# Error accessing MySQL in Terminal



## whiteshoesbob (Oct 19, 2002)

I've installed the newest version of MySQL 3.23.52 along with the tool that places it in my start-up items, but when I try running it in the terminal I get the following error: 

dyld: ./bin/mysql Undefined symbols:
./bin/mysql undefined reference to _BC expected to be defined in /usr/lib/libSystem.B.dylib
./bin/mysql undefined reference to _PC expected to be defined in /usr/lib/libSystem.B.dylib
./bin/mysql undefined reference to _UP expected to be defined in /usr/lib/libSystem.B.dylib
Trace/BPT trap

Please help me...

Thanks, 

Bob.


----------



## chocklehot (Oct 22, 2002)

did you compile it manually?


----------



## mntamago (Oct 23, 2002)

> _Originally posted by whiteshoesbob _
> *I've installed the newest version of MySQL 3.23.52 along with the tool that places it in my start-up items, but when I try running it in the terminal I get the following error:
> 
> dyld: ./bin/mysql Undefined symbols:
> ...



What version of Mac OSX are you running?  10.2?

I had similar problems with OSX 10.2, but they disappeared when I updated to 10.2.1.


----------



## whiteshoesbob (Oct 23, 2002)

I'm using OS 10.2.1, so unfortunately installing that patch upgrade hasn't helped.


----------



## whiteshoesbob (Oct 23, 2002)

Oh, also, I didn't install it manually.  Do you think a re-install may help?  If I do a re-install is there a way to uninstall it, so that I don't get the same error?


----------



## michaelsanford (Oct 24, 2002)

Where did you get the installation package?

I got mine from www.entropy.ch (for 10.1 mind you) and it didn't include any start-mysql-on-boot tools. Maybe you have an unsupported port (i.e., a port that was intended for another operating system)?

PS It works fine on ym system.


----------



## mntamago (Oct 25, 2002)

> _Originally posted by whiteshoesbob _
> *I'm using OS 10.2.1, so unfortunately installing that patch upgrade hasn't helped. *



I think it may be helpful to clear up a few details here.

[1] When did you first start getting/noticing these errors?
[2] When did you first install MySQL?

There seem to be alot of issues one has to deal with when upgrading from 10.1.* to 10.2.

(1) 10.2 screws up PATH.  That is, after 10.2 installation, /usr/local/bin will no longer be in the PATH, as I recall.  In my case, a "which mysql"  after 10.2 installation only returned a "no mysql in . /bin /usr/bin /usr/sbin".

(2) 10.2 created its own mysql account in my NetInfo Manager.  Not only that it changed the shell, as I recall.  Furthermore, It errased my mysql account in UsersAccount. 

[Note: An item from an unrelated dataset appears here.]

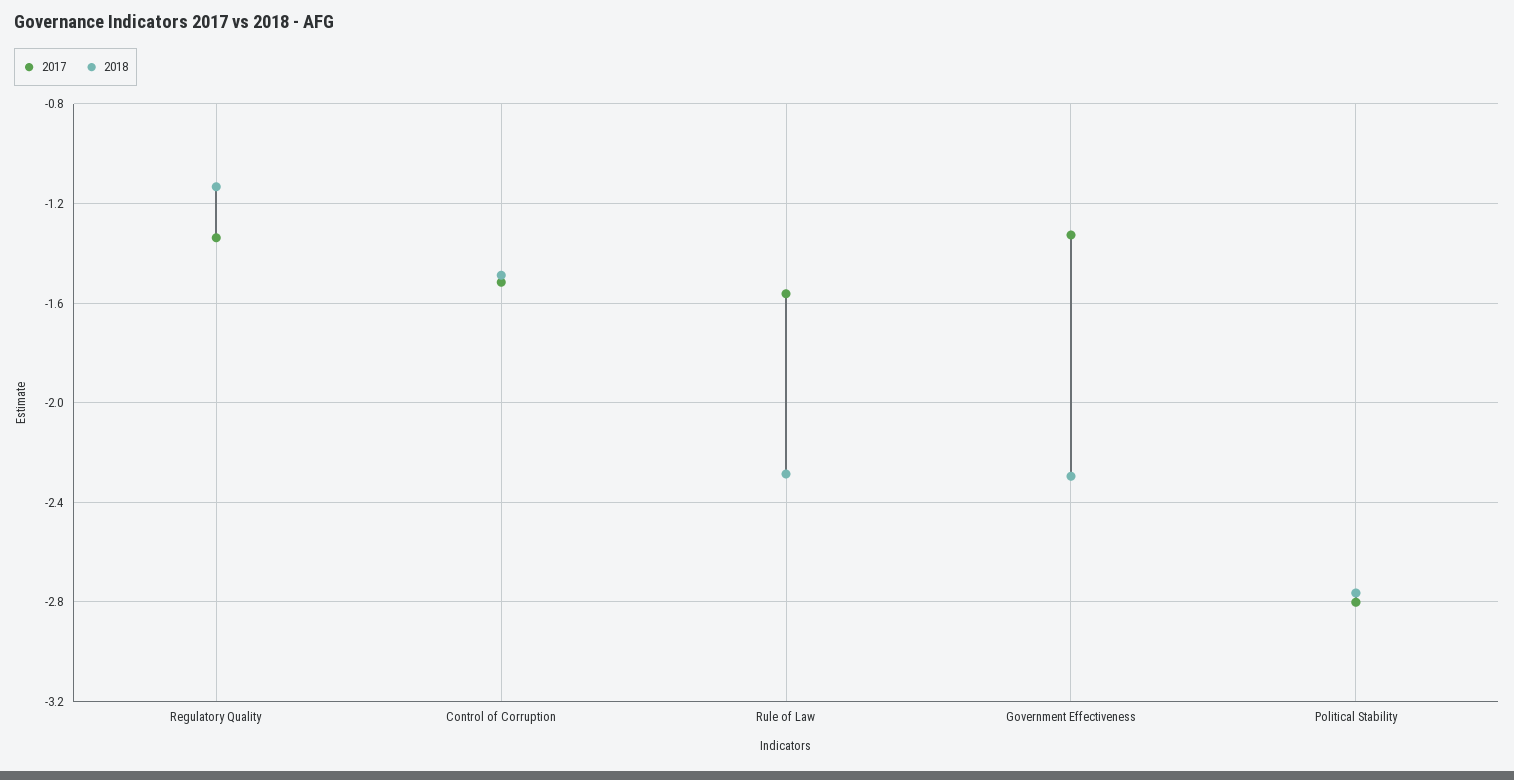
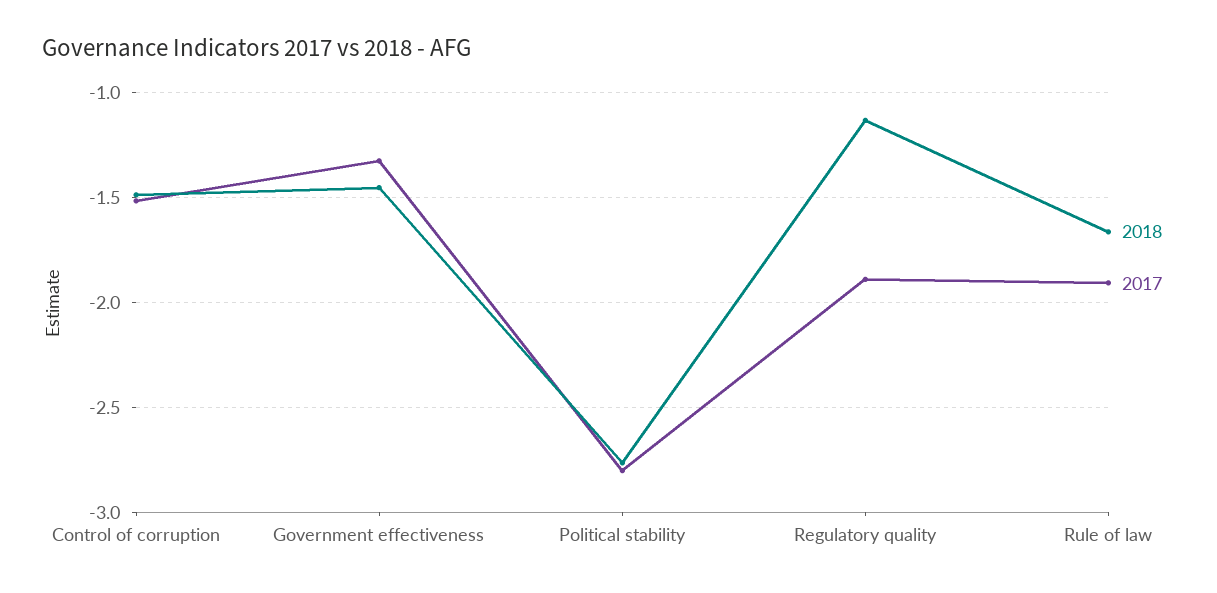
2017, Regulatory Quality: -1.35 -> -1.9
2017, Rule of Law: -1.55 -> -1.9
2018, Rule of Law: -2.3 -> -1.65
2018, Government Effectiveness: -2.3 -> -1.45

As a result of all this, files that were owned my mysql:staff prior to 10.2 reverted to uid:gid.  I had to correct the information in NetInfo Manager, and recreate my mysql in UserAccounts.  After this I did a chown -R mysql:staff on  my /usr/local/mysql.

(3) I installed the latest version (or 10.2 version) of mysql on Marc Liyanage's site at http://www.entropy.ch/software/macosx/mysql/

(4) After all the above, I had to redo my permissions in mysql.

Now with all this said and done, I do not know if any of this is going to really help you.  As I wrote earlier, my dyld problems cleared themselves up after I installed 10.2.1.


----------



## turbine (Oct 25, 2002)

There is an updated version of MySQL on www.mysql.com :mysql-3.23.53-apple-darwin6.1-powerpc.tar.gz.  

Darwin is now version 6.1 is Jaguar versus 5.3 in OS X 10.1, and this new version of MySQL is updated for OS X 10.2.  Try installing it, it should fix the problem you've been having


here's the link to the latest version:
http://www.mysql.com/downloads/mysql-3.23.html

hope this helps


----------



## mntamago (Oct 27, 2002)

BTW...

I found a couple of other good places to look for info when all else fails.  They are:

http://lists.apple.com/mailman/listinfo

http://discussions.info.apple.com/

When I had my problems with dyld after 10.2 installation and pre 10.2.1 I ended up at the mailing list from Apple.


----------